- [GIVEN PASSAGE]:
········
Studies of recombinant TWA1 reveal constitutive dimerization.

The mammalian muskelin/RanBP9/C-terminal to LisH (CTLH) complex and the Saccharomyces cerevisiae glucose-induced degradation (GID) complex are large, multi-protein complexes that each contain a RING E3 ubiquitin ligase. The yeast GID complex acts to degrade a key enzyme of gluconeogenesis, fructose 1,6-bisphosphatase, under conditions of abundant fermentable carbon sources. However, the assembly and functions of the mammalian complex remain poorly understood. A striking feature of these complexes is the presence of multiple proteins that contain contiguous lissencephaly-1 homology (LisH), CTLH and C-terminal CT11-RanBP9 (CRA) domains. TWA1/Gid8, the smallest constituent protein of these complexes, consists only of LisH, CTLH and CRA domains and is highly conserved in eukaryotes. Towards better knowledge of the role of TWA1 in these multi-protein complexes, we established a method for bacterial expression and purification of mouse TWA1 that yields tag-free, recombinant TWA1 in quantities suitable for biophysical and biochemical studies. CD spectroscopy of recombinant TWA1 indicated a predominantly α-helical protein. Gel filtration chromatography, size-exclusion chromatography (SEC) with multi-angle light scattering (SEC-MALS) and native PAGE demonstrated a propensity of untagged TWA1 to form stable dimers and, to a lesser extent, higher order oligomers. TWA1 has a single cysteine residue, Cys139 , yet the dimeric form was preserved when TWA1 was purified in the presence of the reducing agent tris(2-carboxyethyl)phosphine (TCEP). These findings have implications for understanding the molecular role of TWA1 in the yeast GID complex and related multi-protein E3 ubiquitin ligases identified in other eukaryotes.
········
- [RECORD SET]:
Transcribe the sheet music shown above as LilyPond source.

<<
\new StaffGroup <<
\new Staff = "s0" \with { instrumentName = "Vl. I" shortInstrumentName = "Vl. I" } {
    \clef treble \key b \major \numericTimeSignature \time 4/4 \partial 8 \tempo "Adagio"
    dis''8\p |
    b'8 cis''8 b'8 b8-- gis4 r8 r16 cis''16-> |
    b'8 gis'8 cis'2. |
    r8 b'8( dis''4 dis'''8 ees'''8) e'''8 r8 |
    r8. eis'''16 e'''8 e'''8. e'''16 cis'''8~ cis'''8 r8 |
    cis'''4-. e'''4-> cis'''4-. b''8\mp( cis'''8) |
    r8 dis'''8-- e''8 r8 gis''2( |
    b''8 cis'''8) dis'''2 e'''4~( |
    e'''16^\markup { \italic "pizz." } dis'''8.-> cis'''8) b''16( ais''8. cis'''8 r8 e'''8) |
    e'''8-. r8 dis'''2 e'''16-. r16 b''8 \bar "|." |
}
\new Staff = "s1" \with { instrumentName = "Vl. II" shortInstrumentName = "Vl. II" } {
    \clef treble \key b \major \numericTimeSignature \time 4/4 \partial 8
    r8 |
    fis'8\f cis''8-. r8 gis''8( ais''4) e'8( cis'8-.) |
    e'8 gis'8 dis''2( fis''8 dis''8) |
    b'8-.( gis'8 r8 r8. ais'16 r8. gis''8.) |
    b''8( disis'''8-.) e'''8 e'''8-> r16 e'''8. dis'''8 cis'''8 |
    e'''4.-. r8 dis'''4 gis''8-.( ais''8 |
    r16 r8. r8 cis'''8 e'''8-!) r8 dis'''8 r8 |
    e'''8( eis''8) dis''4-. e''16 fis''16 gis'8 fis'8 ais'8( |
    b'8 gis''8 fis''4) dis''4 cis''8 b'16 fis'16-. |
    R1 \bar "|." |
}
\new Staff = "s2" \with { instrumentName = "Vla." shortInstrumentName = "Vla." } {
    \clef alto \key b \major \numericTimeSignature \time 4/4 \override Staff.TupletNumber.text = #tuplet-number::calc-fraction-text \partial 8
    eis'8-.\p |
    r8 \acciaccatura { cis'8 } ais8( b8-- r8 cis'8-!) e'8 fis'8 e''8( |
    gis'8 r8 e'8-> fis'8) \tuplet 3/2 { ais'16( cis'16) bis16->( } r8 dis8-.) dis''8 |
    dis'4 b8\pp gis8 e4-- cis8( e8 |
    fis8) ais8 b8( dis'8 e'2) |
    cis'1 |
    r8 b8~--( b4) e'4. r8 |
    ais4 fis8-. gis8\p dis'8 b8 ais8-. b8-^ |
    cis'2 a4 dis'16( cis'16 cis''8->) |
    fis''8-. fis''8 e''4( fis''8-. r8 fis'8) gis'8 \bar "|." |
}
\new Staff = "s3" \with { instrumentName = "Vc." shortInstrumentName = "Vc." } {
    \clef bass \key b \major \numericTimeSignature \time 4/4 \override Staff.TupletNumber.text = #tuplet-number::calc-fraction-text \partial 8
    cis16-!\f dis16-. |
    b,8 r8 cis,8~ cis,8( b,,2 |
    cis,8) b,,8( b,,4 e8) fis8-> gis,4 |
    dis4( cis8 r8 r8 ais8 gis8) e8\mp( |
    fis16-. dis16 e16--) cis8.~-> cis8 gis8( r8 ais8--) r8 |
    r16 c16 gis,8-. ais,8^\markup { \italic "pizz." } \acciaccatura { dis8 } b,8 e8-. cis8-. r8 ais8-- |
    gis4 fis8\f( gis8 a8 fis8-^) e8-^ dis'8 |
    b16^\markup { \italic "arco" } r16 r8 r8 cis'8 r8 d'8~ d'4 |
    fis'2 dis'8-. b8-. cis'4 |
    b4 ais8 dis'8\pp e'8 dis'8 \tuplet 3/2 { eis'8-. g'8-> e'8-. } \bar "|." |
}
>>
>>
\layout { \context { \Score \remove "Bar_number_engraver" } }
········
- [WHAT YOU WILL DO]:
In the given passage, which reducing agent was present when TWA1 was purified and still kept its dimeric form?

- [SOLUTION]:
Tris(2-carboxyethyl)phosphine (TCEP).